[Saved entries]
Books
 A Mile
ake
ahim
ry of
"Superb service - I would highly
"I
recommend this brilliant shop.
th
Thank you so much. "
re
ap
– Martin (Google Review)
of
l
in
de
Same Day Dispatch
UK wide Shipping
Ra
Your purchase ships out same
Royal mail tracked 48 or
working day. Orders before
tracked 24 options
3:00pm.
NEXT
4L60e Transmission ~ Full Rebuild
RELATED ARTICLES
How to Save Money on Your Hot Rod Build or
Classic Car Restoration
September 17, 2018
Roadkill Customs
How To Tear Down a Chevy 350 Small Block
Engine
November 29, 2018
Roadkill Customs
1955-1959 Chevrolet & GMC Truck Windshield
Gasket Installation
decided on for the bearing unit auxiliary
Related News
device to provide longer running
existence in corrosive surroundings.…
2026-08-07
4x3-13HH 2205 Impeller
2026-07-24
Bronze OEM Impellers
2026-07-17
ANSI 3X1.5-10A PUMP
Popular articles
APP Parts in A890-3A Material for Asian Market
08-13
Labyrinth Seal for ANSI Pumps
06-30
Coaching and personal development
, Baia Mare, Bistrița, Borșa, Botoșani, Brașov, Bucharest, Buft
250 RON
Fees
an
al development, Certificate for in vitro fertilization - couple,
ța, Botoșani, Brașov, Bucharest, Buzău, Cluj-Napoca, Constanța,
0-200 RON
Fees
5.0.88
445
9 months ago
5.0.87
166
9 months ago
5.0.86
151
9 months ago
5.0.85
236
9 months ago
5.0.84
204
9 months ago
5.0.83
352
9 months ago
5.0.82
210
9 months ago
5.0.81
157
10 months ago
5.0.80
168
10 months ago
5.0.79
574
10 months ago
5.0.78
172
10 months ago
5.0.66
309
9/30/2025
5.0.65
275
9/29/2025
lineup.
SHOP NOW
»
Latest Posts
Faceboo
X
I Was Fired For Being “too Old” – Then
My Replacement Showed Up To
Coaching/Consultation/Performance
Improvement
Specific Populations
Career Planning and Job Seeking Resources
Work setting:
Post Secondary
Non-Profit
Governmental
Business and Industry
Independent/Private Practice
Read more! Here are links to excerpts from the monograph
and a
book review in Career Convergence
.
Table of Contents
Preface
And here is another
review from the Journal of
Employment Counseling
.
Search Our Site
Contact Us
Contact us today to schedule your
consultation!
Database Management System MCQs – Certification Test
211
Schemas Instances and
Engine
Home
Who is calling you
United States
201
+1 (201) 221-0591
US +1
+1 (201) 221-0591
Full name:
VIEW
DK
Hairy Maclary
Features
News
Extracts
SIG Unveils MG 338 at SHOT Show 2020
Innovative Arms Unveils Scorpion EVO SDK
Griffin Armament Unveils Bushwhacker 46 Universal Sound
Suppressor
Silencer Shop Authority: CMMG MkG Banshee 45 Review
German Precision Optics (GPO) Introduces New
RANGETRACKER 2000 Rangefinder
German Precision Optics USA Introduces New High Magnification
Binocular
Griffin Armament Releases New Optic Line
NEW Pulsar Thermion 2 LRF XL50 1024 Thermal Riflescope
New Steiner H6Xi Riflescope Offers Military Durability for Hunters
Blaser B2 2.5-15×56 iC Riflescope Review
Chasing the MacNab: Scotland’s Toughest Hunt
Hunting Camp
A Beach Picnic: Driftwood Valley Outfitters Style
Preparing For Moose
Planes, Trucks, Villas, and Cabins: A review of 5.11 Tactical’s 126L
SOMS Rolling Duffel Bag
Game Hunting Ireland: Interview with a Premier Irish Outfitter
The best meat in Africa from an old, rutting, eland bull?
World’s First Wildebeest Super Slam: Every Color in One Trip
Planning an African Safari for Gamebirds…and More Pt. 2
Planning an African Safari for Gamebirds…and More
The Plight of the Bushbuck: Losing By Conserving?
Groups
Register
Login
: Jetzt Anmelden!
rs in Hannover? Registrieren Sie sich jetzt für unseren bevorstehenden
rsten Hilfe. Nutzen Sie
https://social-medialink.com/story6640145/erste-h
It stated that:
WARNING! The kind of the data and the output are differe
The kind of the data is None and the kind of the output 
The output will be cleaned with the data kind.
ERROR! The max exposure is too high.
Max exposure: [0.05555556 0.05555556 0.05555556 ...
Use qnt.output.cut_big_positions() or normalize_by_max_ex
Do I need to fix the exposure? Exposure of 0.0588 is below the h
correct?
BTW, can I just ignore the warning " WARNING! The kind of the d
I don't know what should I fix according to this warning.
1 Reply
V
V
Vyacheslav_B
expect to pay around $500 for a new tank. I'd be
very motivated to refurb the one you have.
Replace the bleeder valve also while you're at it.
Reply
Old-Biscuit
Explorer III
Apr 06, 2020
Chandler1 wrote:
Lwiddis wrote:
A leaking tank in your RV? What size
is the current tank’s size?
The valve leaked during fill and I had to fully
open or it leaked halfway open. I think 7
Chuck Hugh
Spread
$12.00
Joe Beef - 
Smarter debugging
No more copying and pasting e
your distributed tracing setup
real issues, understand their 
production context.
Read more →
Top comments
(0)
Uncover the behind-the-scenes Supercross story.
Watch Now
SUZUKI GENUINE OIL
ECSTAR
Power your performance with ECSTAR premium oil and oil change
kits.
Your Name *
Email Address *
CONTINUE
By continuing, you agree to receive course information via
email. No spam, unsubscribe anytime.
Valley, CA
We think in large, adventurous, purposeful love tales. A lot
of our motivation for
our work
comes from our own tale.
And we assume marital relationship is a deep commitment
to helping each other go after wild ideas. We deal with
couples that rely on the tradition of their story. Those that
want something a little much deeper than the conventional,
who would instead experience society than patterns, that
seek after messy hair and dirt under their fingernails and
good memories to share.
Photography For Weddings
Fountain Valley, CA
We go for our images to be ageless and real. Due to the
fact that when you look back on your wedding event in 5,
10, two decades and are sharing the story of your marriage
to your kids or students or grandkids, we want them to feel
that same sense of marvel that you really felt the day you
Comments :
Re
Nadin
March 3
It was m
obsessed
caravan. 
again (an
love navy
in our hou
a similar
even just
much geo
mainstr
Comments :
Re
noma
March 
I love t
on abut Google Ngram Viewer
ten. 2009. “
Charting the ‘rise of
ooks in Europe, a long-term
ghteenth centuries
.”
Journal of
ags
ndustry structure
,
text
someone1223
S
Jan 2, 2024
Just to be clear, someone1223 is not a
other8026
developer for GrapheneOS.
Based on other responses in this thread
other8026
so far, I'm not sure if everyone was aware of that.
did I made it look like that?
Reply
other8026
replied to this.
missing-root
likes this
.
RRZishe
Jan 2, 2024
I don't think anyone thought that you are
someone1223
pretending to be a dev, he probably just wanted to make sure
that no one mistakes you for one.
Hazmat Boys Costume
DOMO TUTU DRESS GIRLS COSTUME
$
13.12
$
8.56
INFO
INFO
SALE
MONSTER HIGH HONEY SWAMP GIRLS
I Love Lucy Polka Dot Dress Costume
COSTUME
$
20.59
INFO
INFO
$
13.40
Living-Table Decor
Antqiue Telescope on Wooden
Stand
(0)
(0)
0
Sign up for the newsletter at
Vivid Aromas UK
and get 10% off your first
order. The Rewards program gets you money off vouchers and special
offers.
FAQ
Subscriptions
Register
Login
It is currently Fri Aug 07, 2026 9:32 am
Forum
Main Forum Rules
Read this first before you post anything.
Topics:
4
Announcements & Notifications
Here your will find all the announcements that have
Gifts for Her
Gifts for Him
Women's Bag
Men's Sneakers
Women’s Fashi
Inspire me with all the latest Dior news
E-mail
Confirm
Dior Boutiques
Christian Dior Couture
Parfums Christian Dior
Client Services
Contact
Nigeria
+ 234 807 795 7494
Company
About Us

ACTIVITY: Every line of the data is to be retyped without alteration.

EXERCISE OUTPUT:
Books
 A Mile
ake
ahim
ry of
"Superb service - I would highly
"I
recommend this brilliant shop.
th
Thank you so much. "
re
ap
– Martin (Google Review)
of
l
in
de
Same Day Dispatch
UK wide Shipping
Ra
Your purchase ships out same
Royal mail tracked 48 or
working day. Orders before
tracked 24 options
3:00pm.
NEXT
4L60e Transmission ~ Full Rebuild
RELATED ARTICLES
How to Save Money on Your Hot Rod Build or
Classic Car Restoration
September 17, 2018
Roadkill Customs
How To Tear Down a Chevy 350 Small Block
Engine
November 29, 2018
Roadkill Customs
1955-1959 Chevrolet & GMC Truck Windshield
Gasket Installation
decided on for the bearing unit auxiliary
Related News
device to provide longer running
existence in corrosive surroundings.…
2026-08-07
4x3-13HH 2205 Impeller
2026-07-24
Bronze OEM Impellers
2026-07-17
ANSI 3X1.5-10A PUMP
Popular articles
APP Parts in A890-3A Material for Asian Market
08-13
Labyrinth Seal for ANSI Pumps
06-30
Coaching and personal development
, Baia Mare, Bistrița, Borșa, Botoșani, Brașov, Bucharest, Buft
250 RON
Fees
an
al development, Certificate for in vitro fertilization - couple,
ța, Botoșani, Brașov, Bucharest, Buzău, Cluj-Napoca, Constanța,
0-200 RON
Fees
5.0.88
445
9 months ago
5.0.87
166
9 months ago
5.0.86
151
9 months ago
5.0.85
236
9 months ago
5.0.84
204
9 months ago
5.0.83
352
9 months ago
5.0.82
210
9 months ago
5.0.81
157
10 months ago
5.0.80
168
10 months ago
5.0.79
574
10 months ago
5.0.78
172
10 months ago
5.0.66
309
9/30/2025
5.0.65
275
9/29/2025
lineup.
SHOP NOW
»
Latest Posts
Faceboo
X
I Was Fired For Being “too Old” – Then
My Replacement Showed Up To
Coaching/Consultation/Performance
Improvement
Specific Populations
Career Planning and Job Seeking Resources
Work setting:
Post Secondary
Non-Profit
Governmental
Business and Industry
Independent/Private Practice
Read more! Here are links to excerpts from the monograph
and a
book review in Career Convergence
.
Table of Contents
Preface
And here is another
review from the Journal of
Employment Counseling
.
Search Our Site
Contact Us
Contact us today to schedule your
consultation!
Database Management System MCQs – Certification Test
211
Schemas Instances and
Engine
Home
Who is calling you
United States
201
+1 (201) 221-0591
US +1
+1 (201) 221-0591
Full name:
VIEW
DK
Hairy Maclary
Features
News
Extracts
SIG Unveils MG 338 at SHOT Show 2020
Innovative Arms Unveils Scorpion EVO SDK
Griffin Armament Unveils Bushwhacker 46 Universal Sound
Suppressor
Silencer Shop Authority: CMMG MkG Banshee 45 Review
German Precision Optics (GPO) Introduces New
RANGETRACKER 2000 Rangefinder
German Precision Optics USA Introduces New High Magnification
Binocular
Griffin Armament Releases New Optic Line
NEW Pulsar Thermion 2 LRF XL50 1024 Thermal Riflescope
New Steiner H6Xi Riflescope Offers Military Durability for Hunters
Blaser B2 2.5-15×56 iC Riflescope Review
Chasing the MacNab: Scotland’s Toughest Hunt
Hunting Camp
A Beach Picnic: Driftwood Valley Outfitters Style
Preparing For Moose
Planes, Trucks, Villas, and Cabins: A review of 5.11 Tactical’s 126L
SOMS Rolling Duffel Bag
Game Hunting Ireland: Interview with a Premier Irish Outfitter
The best meat in Africa from an old, rutting, eland bull?
World’s First Wildebeest Super Slam: Every Color in One Trip
Planning an African Safari for Gamebirds…and More Pt. 2
Planning an African Safari for Gamebirds…and More
The Plight of the Bushbuck: Losing By Conserving?
Groups
Register
Login
: Jetzt Anmelden!
rs in Hannover? Registrieren Sie sich jetzt für unseren bevorstehenden
rsten Hilfe. Nutzen Sie
https://social-medialink.com/story6640145/erste-h
It stated that:
WARNING! The kind of the data and the output are differe
The kind of the data is None and the kind of the output 
The output will be cleaned with the data kind.
ERROR! The max exposure is too high.
Max exposure: [0.05555556 0.05555556 0.05555556 ...
Use qnt.output.cut_big_positions() or normalize_by_max_ex
Do I need to fix the exposure? Exposure of 0.0588 is below the h
correct?
BTW, can I just ignore the warning " WARNING! The kind of the d
I don't know what should I fix according to this warning.
1 Reply
V
V
Vyacheslav_B
expect to pay around $500 for a new tank. I'd be
very motivated to refurb the one you have.
Replace the bleeder valve also while you're at it.
Reply
Old-Biscuit
Explorer III
Apr 06, 2020
Chandler1 wrote:
Lwiddis wrote:
A leaking tank in your RV? What size
is the current tank’s size?
The valve leaked during fill and I had to fully
open or it leaked halfway open. I think 7
Chuck Hugh
Spread
$12.00
Joe Beef - 
Smarter debugging
No more copying and pasting e
your distributed tracing setup
real issues, understand their 
production context.
Read more →
Top comments
(0)
Uncover the behind-the-scenes Supercross story.
Watch Now
SUZUKI GENUINE OIL
ECSTAR
Power your performance with ECSTAR premium oil and oil change
kits.
Your Name *
Email Address *
CONTINUE
By continuing, you agree to receive course information via
email. No spam, unsubscribe anytime.
Valley, CA
We think in large, adventurous, purposeful love tales. A lot
of our motivation for
our work
comes from our own tale.
And we assume marital relationship is a deep commitment
to helping each other go after wild ideas. We deal with
couples that rely on the tradition of their story. Those that
want something a little much deeper than the conventional,
who would instead experience society than patterns, that
seek after messy hair and dirt under their fingernails and
good memories to share.
Photography For Weddings
Fountain Valley, CA
We go for our images to be ageless and real. Due to the
fact that when you look back on your wedding event in 5,
10, two decades and are sharing the story of your marriage
to your kids or students or grandkids, we want them to feel
that same sense of marvel that you really felt the day you
Comments :
Re
Nadin
March 3
It was m
obsessed
caravan. 
again (an
love navy
in our hou
a similar
even just
much geo
mainstr
Comments :
Re
noma
March 
I love t
on abut Google Ngram Viewer
ten. 2009. “
Charting the ‘rise of
ooks in Europe, a long-term
ghteenth centuries
.”
Journal of
ags
ndustry structure
,
text
someone1223
S
Jan 2, 2024
Just to be clear, someone1223 is not a
other8026
developer for GrapheneOS.
Based on other responses in this thread
other8026
so far, I'm not sure if everyone was aware of that.
did I made it look like that?
Reply
other8026
replied to this.
missing-root
likes this
.
RRZishe
Jan 2, 2024
I don't think anyone thought that you are
someone1223
pretending to be a dev, he probably just wanted to make sure
that no one mistakes you for one.
Hazmat Boys Costume
DOMO TUTU DRESS GIRLS COSTUME
$
13.12
$
8.56
INFO
INFO
SALE
MONSTER HIGH HONEY SWAMP GIRLS
I Love Lucy Polka Dot Dress Costume
COSTUME
$
20.59
INFO
INFO
$
13.40
Living-Table Decor
Antqiue Telescope on Wooden
Stand
(0)
(0)
0
Sign up for the newsletter at
Vivid Aromas UK
and get 10% off your first
order. The Rewards program gets you money off vouchers and special
offers.
FAQ
Subscriptions
Register
Login
It is currently Fri Aug 07, 2026 9:32 am
Forum
Main Forum Rules
Read this first before you post anything.
Topics:
4
Announcements & Notifications
Here your will find all the announcements that have
Gifts for Her
Gifts for Him
Women's Bag
Men's Sneakers
Women’s Fashi
Inspire me with all the latest Dior news
E-mail
Confirm
Dior Boutiques
Christian Dior Couture
Parfums Christian Dior
Client Services
Contact
Nigeria
+ 234 807 795 7494
Company
About Us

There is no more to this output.